Show all lines of the listing that hold the word "climate".

BEGIN

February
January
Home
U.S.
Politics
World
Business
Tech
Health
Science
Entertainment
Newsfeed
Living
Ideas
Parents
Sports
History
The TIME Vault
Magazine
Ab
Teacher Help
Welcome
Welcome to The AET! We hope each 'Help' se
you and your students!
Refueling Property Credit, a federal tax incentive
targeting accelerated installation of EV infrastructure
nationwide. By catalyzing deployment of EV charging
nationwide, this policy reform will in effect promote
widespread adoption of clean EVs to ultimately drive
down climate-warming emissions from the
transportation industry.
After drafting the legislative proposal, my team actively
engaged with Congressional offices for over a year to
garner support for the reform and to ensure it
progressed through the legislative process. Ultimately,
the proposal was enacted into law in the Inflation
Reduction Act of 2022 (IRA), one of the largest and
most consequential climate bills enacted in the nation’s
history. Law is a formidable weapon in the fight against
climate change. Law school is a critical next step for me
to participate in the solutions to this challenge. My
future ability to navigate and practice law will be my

END

- Written answer:
down climate-warming emissions from the
most consequential climate bills enacted in the nation’s
climate change. Law school is a critical next step for me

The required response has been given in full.